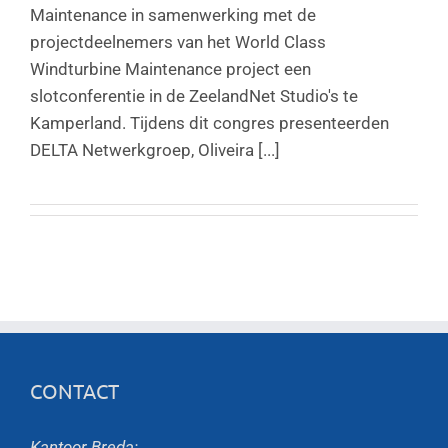
Maintenance in samenwerking met de
projectdeelnemers van het World Class
Windturbine Maintenance project een
slotconferentie in de ZeelandNet Studio's te
Kamperland. Tijdens dit congres presenteerden
DELTA Netwerkgroep, Oliveira [...]
CONTACT
Kantoor Breda:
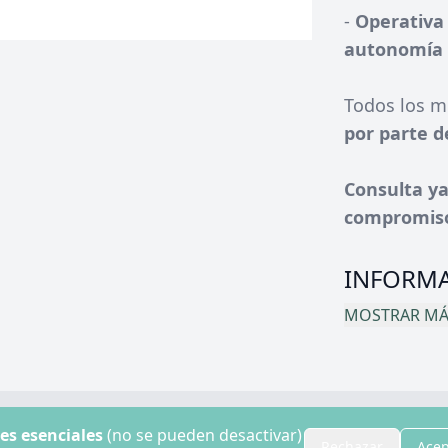
-
Operativa 
autonomía 
Todos los m
por parte 
Consulta ya
compromiso
INFORMA
MOSTRAR MÁS
© 2024 Disruptive Hotels. Todos los derechos reservados.
es esenciales
(no se pueden desactivar)
Contacto
Rechazar
Acep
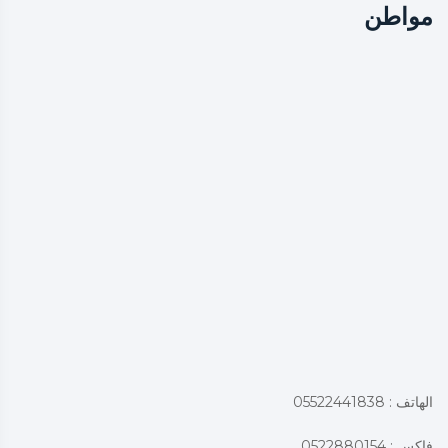
مواطن
الهاتف : 05522441838
فاكس : 0522880154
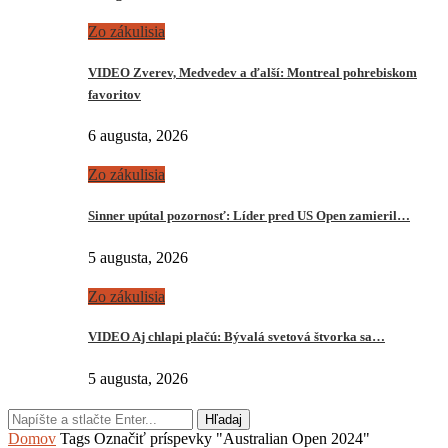
Zo zákulisia
VIDEO Zverev, Medvedev a ďalší: Montreal pohrebiskom
favoritov
6 augusta, 2026
Zo zákulisia
Sinner upútal pozornosť: Líder pred US Open zamieril…
5 augusta, 2026
Zo zákulisia
VIDEO Aj chlapi plačú: Bývalá svetová štvorka sa…
5 augusta, 2026
Hľadaj
Domov
Tags
Označiť príspevky "Australian Open 2024"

####

■ Instructions for the task: Each record above has to be written out again in full, but its pictures must not be.

■ Answer space:
Maintenance in samenwerking met de
projectdeelnemers van het World Class
Windturbine Maintenance project een
slotconferentie in de ZeelandNet Studio's te
Kamperland. Tijdens dit congres presenteerden
DELTA Netwerkgroep, Oliveira [...]
CONTACT
Kantoor Breda:
-
Operativa 
autonomía 
Todos los m
por parte 
Consulta ya
compromiso
INFORMA
MOSTRAR MÁS
© 2024 Disruptive Hotels. Todos los derechos reservados.
es esenciales
(no se pueden desactivar)
Contacto
Rechazar
Acep
مواطن
الهاتف : 05522441838
فاكس : 0522880154
Zo zákulisia
VIDEO Zverev, Medvedev a ďalší: Montreal pohrebiskom
favoritov
6 augusta, 2026
Zo zákulisia
Sinner upútal pozornosť: Líder pred US Open zamieril…
5 augusta, 2026
Zo zákulisia
VIDEO Aj chlapi plačú: Bývalá svetová štvorka sa…
5 augusta, 2026
Hľadaj
Domov
Tags
Označiť príspevky "Australian Open 2024"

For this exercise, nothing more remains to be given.